Exercise details. Reproduce the listing below word for word, keeping every line in its original order.

Recorded data:
-- Opening Marker --

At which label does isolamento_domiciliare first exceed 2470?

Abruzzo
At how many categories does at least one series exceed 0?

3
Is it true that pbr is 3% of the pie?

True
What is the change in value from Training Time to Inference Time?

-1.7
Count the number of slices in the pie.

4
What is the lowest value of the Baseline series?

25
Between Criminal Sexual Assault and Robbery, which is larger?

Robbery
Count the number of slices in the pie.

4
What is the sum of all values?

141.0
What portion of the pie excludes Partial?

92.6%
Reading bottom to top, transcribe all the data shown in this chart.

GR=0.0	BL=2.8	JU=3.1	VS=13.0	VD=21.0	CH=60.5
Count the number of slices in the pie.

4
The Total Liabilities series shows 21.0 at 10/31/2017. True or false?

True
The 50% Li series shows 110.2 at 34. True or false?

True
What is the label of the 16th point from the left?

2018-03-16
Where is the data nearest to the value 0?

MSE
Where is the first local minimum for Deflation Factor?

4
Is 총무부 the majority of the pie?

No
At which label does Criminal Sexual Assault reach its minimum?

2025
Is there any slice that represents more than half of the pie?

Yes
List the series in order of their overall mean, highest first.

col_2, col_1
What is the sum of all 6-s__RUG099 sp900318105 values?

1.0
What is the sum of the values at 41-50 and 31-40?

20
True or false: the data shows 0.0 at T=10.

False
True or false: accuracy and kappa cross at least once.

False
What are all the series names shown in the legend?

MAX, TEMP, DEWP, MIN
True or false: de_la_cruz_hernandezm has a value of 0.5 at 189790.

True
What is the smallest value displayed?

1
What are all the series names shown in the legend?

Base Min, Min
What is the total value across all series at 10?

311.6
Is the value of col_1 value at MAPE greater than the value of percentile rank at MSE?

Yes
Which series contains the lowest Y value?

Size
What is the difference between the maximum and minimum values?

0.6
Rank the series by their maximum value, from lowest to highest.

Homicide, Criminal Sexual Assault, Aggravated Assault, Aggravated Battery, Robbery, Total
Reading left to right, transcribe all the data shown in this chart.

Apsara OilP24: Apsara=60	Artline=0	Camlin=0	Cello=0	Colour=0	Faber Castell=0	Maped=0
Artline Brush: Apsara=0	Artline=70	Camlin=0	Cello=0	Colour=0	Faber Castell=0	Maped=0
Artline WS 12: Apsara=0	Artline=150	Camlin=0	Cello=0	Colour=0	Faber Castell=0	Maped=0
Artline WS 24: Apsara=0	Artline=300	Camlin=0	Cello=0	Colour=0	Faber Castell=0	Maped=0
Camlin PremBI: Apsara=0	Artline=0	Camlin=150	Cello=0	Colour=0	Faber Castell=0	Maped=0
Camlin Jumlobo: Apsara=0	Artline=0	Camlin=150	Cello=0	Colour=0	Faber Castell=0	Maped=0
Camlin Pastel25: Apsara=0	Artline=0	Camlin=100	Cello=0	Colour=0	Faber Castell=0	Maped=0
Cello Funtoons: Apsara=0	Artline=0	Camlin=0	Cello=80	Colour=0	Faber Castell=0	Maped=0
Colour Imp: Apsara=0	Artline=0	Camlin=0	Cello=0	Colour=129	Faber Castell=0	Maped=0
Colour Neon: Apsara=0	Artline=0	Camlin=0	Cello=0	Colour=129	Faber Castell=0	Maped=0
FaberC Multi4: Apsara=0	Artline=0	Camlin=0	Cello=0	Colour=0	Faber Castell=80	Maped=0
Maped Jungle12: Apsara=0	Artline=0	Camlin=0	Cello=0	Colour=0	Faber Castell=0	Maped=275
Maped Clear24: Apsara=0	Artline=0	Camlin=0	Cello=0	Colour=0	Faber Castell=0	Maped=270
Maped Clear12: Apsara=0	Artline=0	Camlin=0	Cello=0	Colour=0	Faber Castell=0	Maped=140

-- Closing Marker --

Result.
At which label does isolamento_domiciliare first exceed 2470?

Abruzzo
At how many categories does at least one series exceed 0?

3
Is it true that pbr is 3% of the pie?

True
What is the change in value from Training Time to Inference Time?

-1.7
Count the number of slices in the pie.

4
What is the lowest value of the Baseline series?

25
Between Criminal Sexual Assault and Robbery, which is larger?

Robbery
Count the number of slices in the pie.

4
What is the sum of all values?

141.0
What portion of the pie excludes Partial?

92.6%
Reading bottom to top, transcribe all the data shown in this chart.

GR=0.0	BL=2.8	JU=3.1	VS=13.0	VD=21.0	CH=60.5
Count the number of slices in the pie.

4
The Total Liabilities series shows 21.0 at 10/31/2017. True or false?

True
The 50% Li series shows 110.2 at 34. True or false?

True
What is the label of the 16th point from the left?

2018-03-16
Where is the data nearest to the value 0?

MSE
Where is the first local minimum for Deflation Factor?

4
Is 총무부 the majority of the pie?

No
At which label does Criminal Sexual Assault reach its minimum?

2025
Is there any slice that represents more than half of the pie?

Yes
List the series in order of their overall mean, highest first.

col_2, col_1
What is the sum of all 6-s__RUG099 sp900318105 values?

1.0
What is the sum of the values at 41-50 and 31-40?

20
True or false: the data shows 0.0 at T=10.

False
True or false: accuracy and kappa cross at least once.

False
What are all the series names shown in the legend?

MAX, TEMP, DEWP, MIN
True or false: de_la_cruz_hernandezm has a value of 0.5 at 189790.

True
What is the smallest value displayed?

1
What are all the series names shown in the legend?

Base Min, Min
What is the total value across all series at 10?

311.6
Is the value of col_1 value at MAPE greater than the value of percentile rank at MSE?

Yes
Which series contains the lowest Y value?

Size
What is the difference between the maximum and minimum values?

0.6
Rank the series by their maximum value, from lowest to highest.

Homicide, Criminal Sexual Assault, Aggravated Assault, Aggravated Battery, Robbery, Total
Reading left to right, transcribe all the data shown in this chart.

Apsara OilP24: Apsara=60	Artline=0	Camlin=0	Cello=0	Colour=0	Faber Castell=0	Maped=0
Artline Brush: Apsara=0	Artline=70	Camlin=0	Cello=0	Colour=0	Faber Castell=0	Maped=0
Artline WS 12: Apsara=0	Artline=150	Camlin=0	Cello=0	Colour=0	Faber Castell=0	Maped=0
Artline WS 24: Apsara=0	Artline=300	Camlin=0	Cello=0	Colour=0	Faber Castell=0	Maped=0
Camlin PremBI: Apsara=0	Artline=0	Camlin=150	Cello=0	Colour=0	Faber Castell=0	Maped=0
Camlin Jumlobo: Apsara=0	Artline=0	Camlin=150	Cello=0	Colour=0	Faber Castell=0	Maped=0
Camlin Pastel25: Apsara=0	Artline=0	Camlin=100	Cello=0	Colour=0	Faber Castell=0	Maped=0
Cello Funtoons: Apsara=0	Artline=0	Camlin=0	Cello=80	Colour=0	Faber Castell=0	Maped=0
Colour Imp: Apsara=0	Artline=0	Camlin=0	Cello=0	Colour=129	Faber Castell=0	Maped=0
Colour Neon: Apsara=0	Artline=0	Camlin=0	Cello=0	Colour=129	Faber Castell=0	Maped=0
FaberC Multi4: Apsara=0	Artline=0	Camlin=0	Cello=0	Colour=0	Faber Castell=80	Maped=0
Maped Jungle12: Apsara=0	Artline=0	Camlin=0	Cello=0	Colour=0	Faber Castell=0	Maped=275
Maped Clear24: Apsara=0	Artline=0	Camlin=0	Cello=0	Colour=0	Faber Castell=0	Maped=270
Maped Clear12: Apsara=0	Artline=0	Camlin=0	Cello=0	Colour=0	Faber Castell=0	Maped=140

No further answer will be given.